M est fatigué, il n’a pas encore dormi. Il est usé, mais heureux, car cette nuit, il a travaillé. Allongé depuis 22h sur un carton devant la préfecture de Créteil, il est parvenu, aux aurores, à vendre la place, qu’il a durement acquise dans la file d’attente. Ses traits sont tirés, mais il a pu acheter un paquet de cigarette et un croissant afin de pouvoir tenir durant cette journée de jeun. Ce soir il sera chez lui, avec les siens qu’il avait pris soin de rassurer malgré les difficultés, et il appréhende. Il va devoir leur dire que « non, finalement, tout n’allait pas bien » et que c’est pour cela qu’il est rentré.

Les 14 tunisiens se retrouvent devant les portes encore closes d’une fameuse association qui fête cette année ces 40 ans. Certains tirent une petite valise acheté au marché de Barbes, d’autres n’ont pour seul bagage qu’un sachet en plastique où l’on peut voir un paquet de brioches industrielles, une bouteille de shampoing entamée, et un T-shirt roulé en boule…unique trésor ramené fièrement de cet Eldorado de misère, avec les souvenirs amers d’un accueil inhumain.

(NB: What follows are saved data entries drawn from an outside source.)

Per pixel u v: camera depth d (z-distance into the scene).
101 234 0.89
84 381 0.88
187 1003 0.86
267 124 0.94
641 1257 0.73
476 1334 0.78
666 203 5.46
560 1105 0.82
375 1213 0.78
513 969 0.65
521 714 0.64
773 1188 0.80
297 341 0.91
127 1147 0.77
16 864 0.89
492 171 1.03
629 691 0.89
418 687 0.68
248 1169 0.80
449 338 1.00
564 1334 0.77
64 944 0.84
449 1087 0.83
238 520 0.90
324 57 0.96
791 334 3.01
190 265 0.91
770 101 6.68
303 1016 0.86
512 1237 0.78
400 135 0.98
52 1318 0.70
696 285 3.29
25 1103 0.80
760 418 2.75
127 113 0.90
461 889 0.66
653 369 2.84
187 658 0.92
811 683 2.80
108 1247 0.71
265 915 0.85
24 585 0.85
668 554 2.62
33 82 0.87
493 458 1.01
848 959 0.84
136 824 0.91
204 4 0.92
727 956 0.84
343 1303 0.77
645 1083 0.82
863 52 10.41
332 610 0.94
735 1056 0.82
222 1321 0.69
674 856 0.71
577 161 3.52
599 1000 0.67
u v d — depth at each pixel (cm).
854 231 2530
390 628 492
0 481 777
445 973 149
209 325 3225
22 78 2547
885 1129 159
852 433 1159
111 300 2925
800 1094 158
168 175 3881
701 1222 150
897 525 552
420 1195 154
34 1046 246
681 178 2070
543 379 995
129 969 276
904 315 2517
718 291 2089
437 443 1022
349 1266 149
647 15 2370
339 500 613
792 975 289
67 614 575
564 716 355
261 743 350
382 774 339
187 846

Les 2 minibus prennent le chemin de Roissy dans un silence oppressant. La route est longue. En passant devant le stade de France, les têtes se tournent, les yeux pétillent…peut-être pour la première fois. Puis c’est le terminal 3, froid, métallique. Le comptoir d’enregistrement où on les appelle, un à un, comme l’on appellerait des prisonniers pour une remise en liberté.

K. sort soudain un petit sachet en plastique à travers lequel on pouvait voir des bijoux et regarde fièrement un de ses amis en lui disant :
« Regarde, ma mère va être heureuse, même si je n’ai pas pu manger tous les jours, je n’ai pas vendu ses bijoux, je vais pouvoir les lui rendre et même lui acheter une nouvelle bague avec les 700euros que l’on va nous donner »

A. lui, plie méticuleusement une feuille de papier A4 sur lesquelles se trouvent les comptes 2010 du R.C.D. à Paris, unique souvenir de ses nuits au 36 rue Botzaris, et unique preuve de son courage d’avoir rendu au peuple ce qui lui appartenait, à savoir des locaux publiques spoliés par Ben Ali et les siens.

L’heure tourne, la douane, la salle d’embarquement, puis c’est la distribution des enveloppes. Ils font la queue, tête basse, comme ils le faisaient lors des distributions de repas gratuit dans les différents squares. Ils étaient tous venus pour travailler, on les paie aujourd’hui pour « dégager ». Triste ironie du sort pour les enfants de la « révolution de la dignité ». L’embarquement est immédiat, aucun d’eux ne se retourne. Les agents de sécurité les surveillent, ceux de l’O.F.I.I. les chaperonnent.

Inquiets de retrouver un pays toujours aussi injuste avec les leurs, et craignant que les douanes Tunisiennes, à leur arrivée, ne les enrôle de force dans l’armée, ils partent la boule au ventre, sachant que leur rêve européen, tout comme le fût celui d’une Tunisie meilleure, n’était qu’un leurre.

Dans leur poche se trouve cependant une enveloppe contenant les 700e donnés par la Mairie de Paris, sans doute la valeur à laquelle on a estimé leur dignité.